■ Selected extract:

□ □ □ □

I want to show max,min and avg temperature using hadoop

My project is to show max,min and avg temperature. I have already done it, but I have to show this functions using group by key. There are 4 radio buttons for Year, month, date and city in my application. If I select one then it will ask me to input the aggregate functions(max,min,avg). For these I need to change my CompositeGroupKey class, but I don't have any idea about that. So please help me, and provide inputs about the changes need to be done with the code.
The driver :
import org.apache.hadoop.io.*;
import org.apache.hadoop.fs.*;
import org.apache.hadoop.mapreduce.*;
import org.apache.hadoop.mapreduce.lib.input.FileInputFormat;
import org.apache.hadoop.mapreduce.lib.output.FileOutputFormat;
public class MaxTemperature
{
public static void Main (String[] args) throws Exception
{
if (args.length != 2)

□ □ □ □

■ Data segment:

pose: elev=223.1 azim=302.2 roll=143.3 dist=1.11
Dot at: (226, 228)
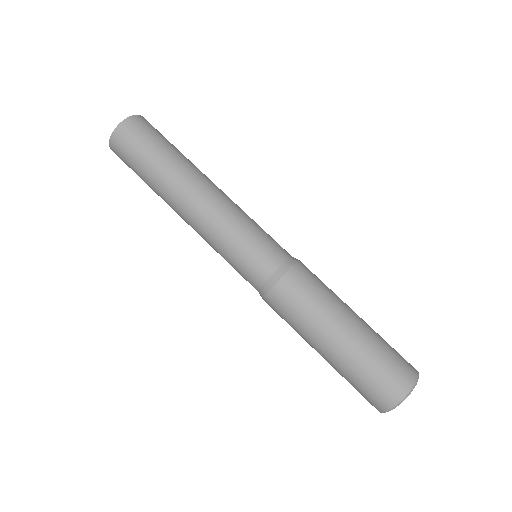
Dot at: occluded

□ □ □ □

■ Objective:
For each statement, say yes or no depending on whether it agrees with the Hadoop temperature post, and quote the post's deciding words.
1. The application offers four radio buttons: year, month, date and city.
2. The poster has not yet managed to show max, min and avg temperature.
3. The driver class is named MaxTemperature.
The lines come from a different source than the Hadoop temperature post.

■ Exercise result:
1. Yes: "There are 4 radio buttons for Year, month, date and city in my application."
2. No: "I have already done it"
3. Yes: "public class MaxTemperature"